A sweeping trust deficit is holding back artificial intelligence (AI) deployment in corporate America, even as investment surges and early pilots multiply across industries.

Just 6% of companies fully trust AI agents to autonomously handle their core business processes, according to a Harvard Business Review Analytic Services study of 603 global business and technology leaders conducted in July and released Tuesday. The research, sponsored by Workato and Amazon Web Services, reveals a stark contradiction: enthusiasm for AI is widespread, but confidence in letting it run critical operations remains scarce.

The pattern reflects deep-seated caution: Nearly half of those polled confine AI agents to limited or routine tasks, while 39% restrict them to supervised scenarios or peripheral workflows.
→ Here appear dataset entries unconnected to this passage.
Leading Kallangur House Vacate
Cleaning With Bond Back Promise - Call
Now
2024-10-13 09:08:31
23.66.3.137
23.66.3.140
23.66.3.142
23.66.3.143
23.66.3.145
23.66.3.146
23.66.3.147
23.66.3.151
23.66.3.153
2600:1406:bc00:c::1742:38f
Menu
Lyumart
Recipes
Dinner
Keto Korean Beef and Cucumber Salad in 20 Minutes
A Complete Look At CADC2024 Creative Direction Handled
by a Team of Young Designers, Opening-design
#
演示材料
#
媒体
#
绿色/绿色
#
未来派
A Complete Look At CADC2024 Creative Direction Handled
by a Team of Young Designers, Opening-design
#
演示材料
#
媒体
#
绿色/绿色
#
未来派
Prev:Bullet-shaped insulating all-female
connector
Companies are willing to experiment, but remain reluctant to grant AI unsupervised authority over finances, customers, or workforce decisions.

Despite this wariness, adoption is accelerating. Nine percent of organizations have already fully deployed agentic AI systems—those capable of making decisions and taking actions with minimal human oversight. Half are piloting or exploring use cases, and 86% expect their investment to increase over the next two years.
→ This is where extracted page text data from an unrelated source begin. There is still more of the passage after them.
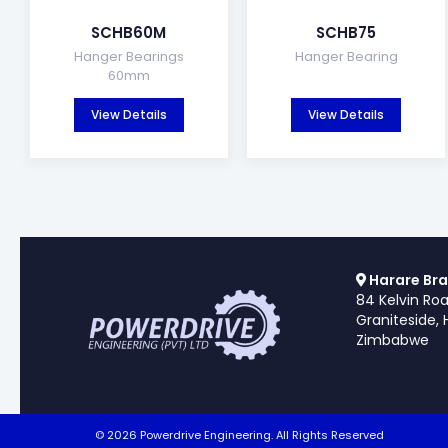
SCHB60M
SCHB75
Hanger Bearings
Hanger Bearing
60mm
View Details
View Details
Harare Bra
84 Kelvin Ro
Graniteside, 
Zimbabwe
© 2026 Powerdrive Engineering. All Rights Reserved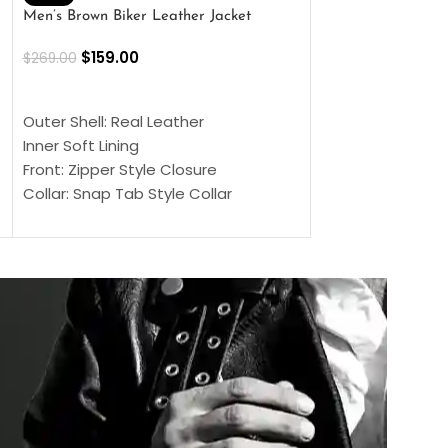
Men’s Brown Biker Leather Jacket
Men’s Distress Bro
Jacket
$
159.00
$
269.00
$
159.00
$
239.00
SELECT OPTIONS
SELECT OPTIONS
Outer Shell: Real Leather
Outer Shell: Real
Inner Soft Lining
Inner Soft Lining
Front: Zipper Style Closure
Front: Zipper Sty
Collar: Snap Tab Style Collar
Collar: Snap Tab 
Cuffs: Button Cuffs
Cuffs: Button Cu
Sleeves: Full-Length Sleeves
Sleeves: Full-Len
Color: Brown
Color: Brown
Yet the infrastructure supporting this ambition lags dangerously behind. Only 20% say their technology systems are fully prepared to support agentic AI for core processes. Just 15% feel confident about their data readiness, and a mere 12% believe their risk and governance controls are adequate. The study classifies 27% of organizations as readiness leaders, 50% as followers, and 24% as laggards.

Companies deploying AI are seeing real benefits such as improved productivity, cost reduction, and enhanced customer experience but gains consistently fall short of expectations. Security concerns dominate the barrier list, with 31% citing cybersecurity and privacy worries as primary obstacles. Data quality anxiety, unprepared business processes, and infrastructure limitations follow closely.
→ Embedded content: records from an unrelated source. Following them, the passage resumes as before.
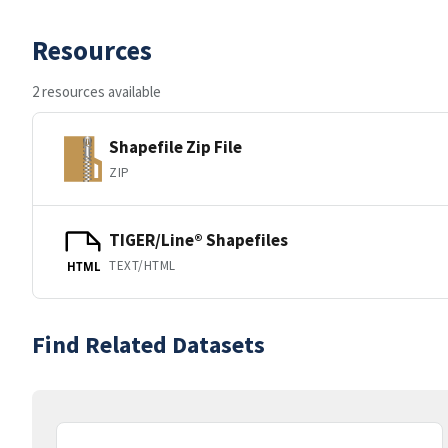
Resources
2 resources available
Shapefile Zip File
ZIP
TIGER/Line® Shapefiles
TEXT/HTML
HTML
Find Related Datasets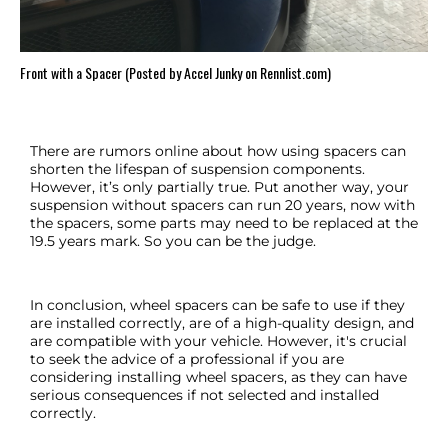
Front with a Spacer (Posted by Accel Junky on Rennlist.com)
There are rumors online about how using spacers can
shorten the lifespan of suspension components.
However, it’s only partially true. Put another way, your
suspension without spacers can run 20 years, now with
the spacers, some parts may need to be replaced at the
19.5 years mark. So you can be the judge.
In conclusion, wheel spacers can be safe to use if they
are installed correctly, are of a high-quality design, and
are compatible with your vehicle. However, it's crucial
to seek the advice of a professional if you are
considering installing wheel spacers, as they can have
serious consequences if not selected and installed
correctly.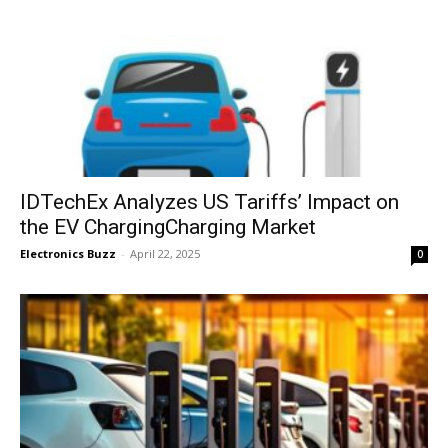
IDTechEx Analyzes US Tariffs’ Impact on
the EV ChargingCharging Market
Electronics Buzz
-
April 22, 2025
0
In response, 74% of organizations are implementing or planning “enterprise orchestration” — connecting systems, data, and applications through a governed framework designed to safely power AI at scale.

The human element may prove decisive. Kim Huffman, chief information officer at Workiva, warned that required change management and reskilling efforts have been underestimated. Nearly half (44%) of organizations are prioritizing employee training in AI oversight, while 39% focus on building governance frameworks.

Industry observers see 2026 as a pivotal year. John Callery-Coyne, chief technology officer of ReflexAI, predicts the shift from experimental to foundational AI, with organizations facing mounting pressure to demonstrate return on investment. He anticipates agentic AI will evolve from programmer tools into mainstream personal assistants, intensifying debates around privacy, transparency, and accountability.

Despite current hesitation, 72% of respondents believe AI benefits outweigh risks. As enterprises invest in orchestration, governance, and workforce preparation, the trust gap may narrow — potentially transforming AI agents from experimental helpers into trusted stewards of core business operations.